I believe we’re gonna see some of this. I don’t see how it can be entirely avoided and I think that everyone is going to suffer because of it. We’ve built up a machine that’s literally running out of gas and we’re going to need to know how to get along without it. It speaks volumes that people in industrialized countries, especially here in the US, are going to learn that they aren’t necessarily the anointed ones anymore, and I think this scares them as much as losing their Lexus and Jimmy Choo‘s.

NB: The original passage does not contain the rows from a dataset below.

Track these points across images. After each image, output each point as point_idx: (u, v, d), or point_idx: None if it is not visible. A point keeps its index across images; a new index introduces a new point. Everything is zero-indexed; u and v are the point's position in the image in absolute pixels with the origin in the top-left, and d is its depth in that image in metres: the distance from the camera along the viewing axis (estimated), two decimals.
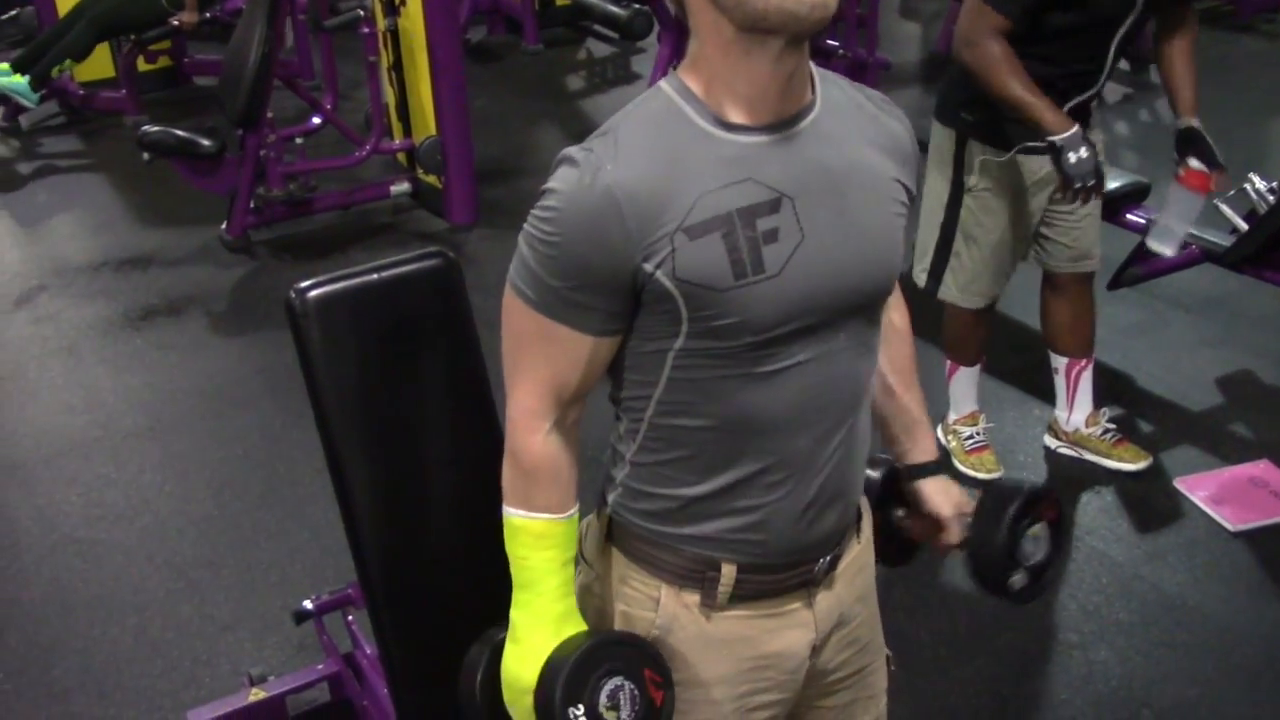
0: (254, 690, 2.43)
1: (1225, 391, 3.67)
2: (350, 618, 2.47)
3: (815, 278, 1.29)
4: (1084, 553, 2.99)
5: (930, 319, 3.11)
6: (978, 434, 3.35)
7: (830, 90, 1.35)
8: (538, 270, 1.28)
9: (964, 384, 3.34)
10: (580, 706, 1.32)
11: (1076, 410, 3.29)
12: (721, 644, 1.45)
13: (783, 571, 1.44)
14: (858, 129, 1.36)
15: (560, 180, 1.26)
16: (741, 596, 1.43)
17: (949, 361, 3.32)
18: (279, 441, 3.54)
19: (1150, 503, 3.17)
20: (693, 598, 1.43)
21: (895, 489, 1.67)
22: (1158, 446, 3.38)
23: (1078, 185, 2.71)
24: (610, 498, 1.47)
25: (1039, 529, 1.59)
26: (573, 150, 1.28)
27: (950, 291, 3.15)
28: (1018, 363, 3.73)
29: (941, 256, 3.12)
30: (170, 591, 2.97)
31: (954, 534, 1.61)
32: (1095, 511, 3.15)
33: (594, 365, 1.34)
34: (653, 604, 1.45)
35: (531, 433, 1.37)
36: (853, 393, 1.40)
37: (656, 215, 1.24)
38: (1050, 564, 1.61)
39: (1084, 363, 3.24)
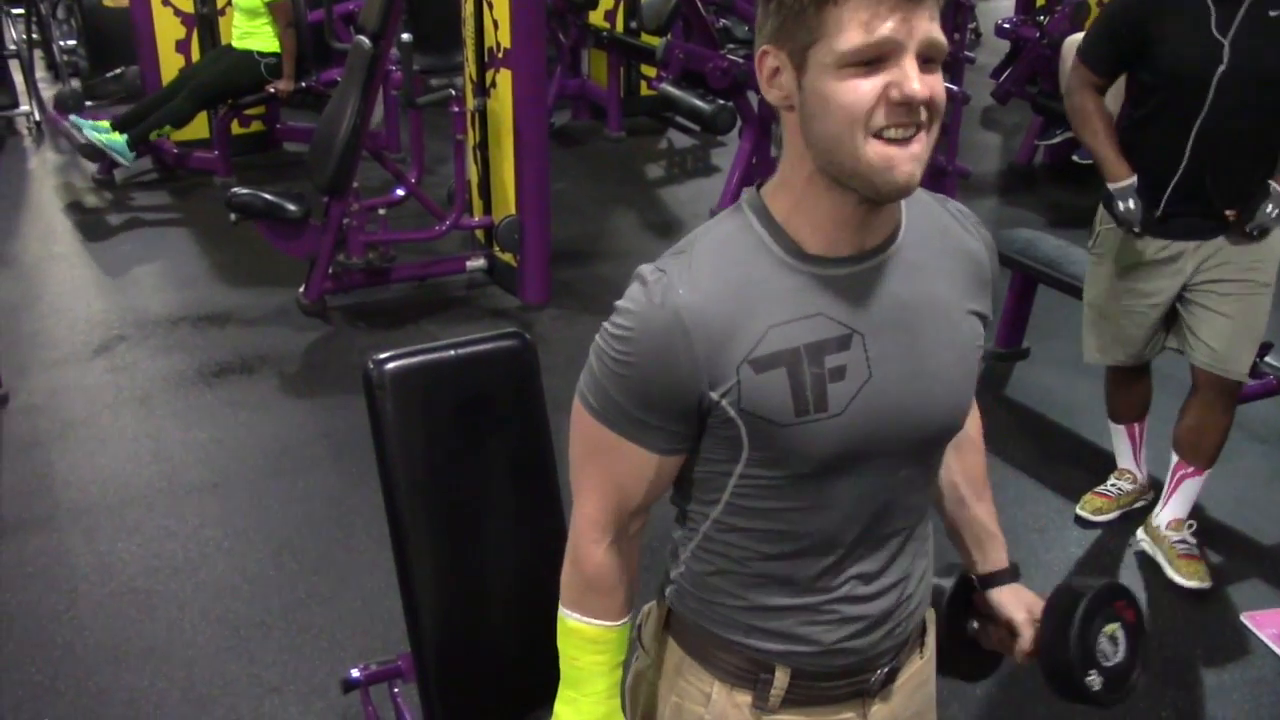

Trust your family and friends. Get closer to them and if they don‘t want to believe this is possible, don‘t preach. Get ready for a long slide downhill. Gather some stuff together, read and learn. Conserve as much as you can. If nothing happens you’ll at least have prepared yourself for the next power outage and you’ll feel a lot more relieved when it happens.

But don’t give up.

Some long years from now you might find yourself in a simple cabin, with a low fire, on a dreary day in March. Cursing for the thousandth time the short sighted people who took away your carpet and your desk job, and set you to task with a spoon and the last foraged can of soup. And a hoe for the wavering row of lettuce outside.

The hardest thing might be, in that minute, to find that your finest hour has arrived. That every moment from that point on must be your finest hour. And I hope you’ll remind me of it.

God willing, I’ll do the same for you.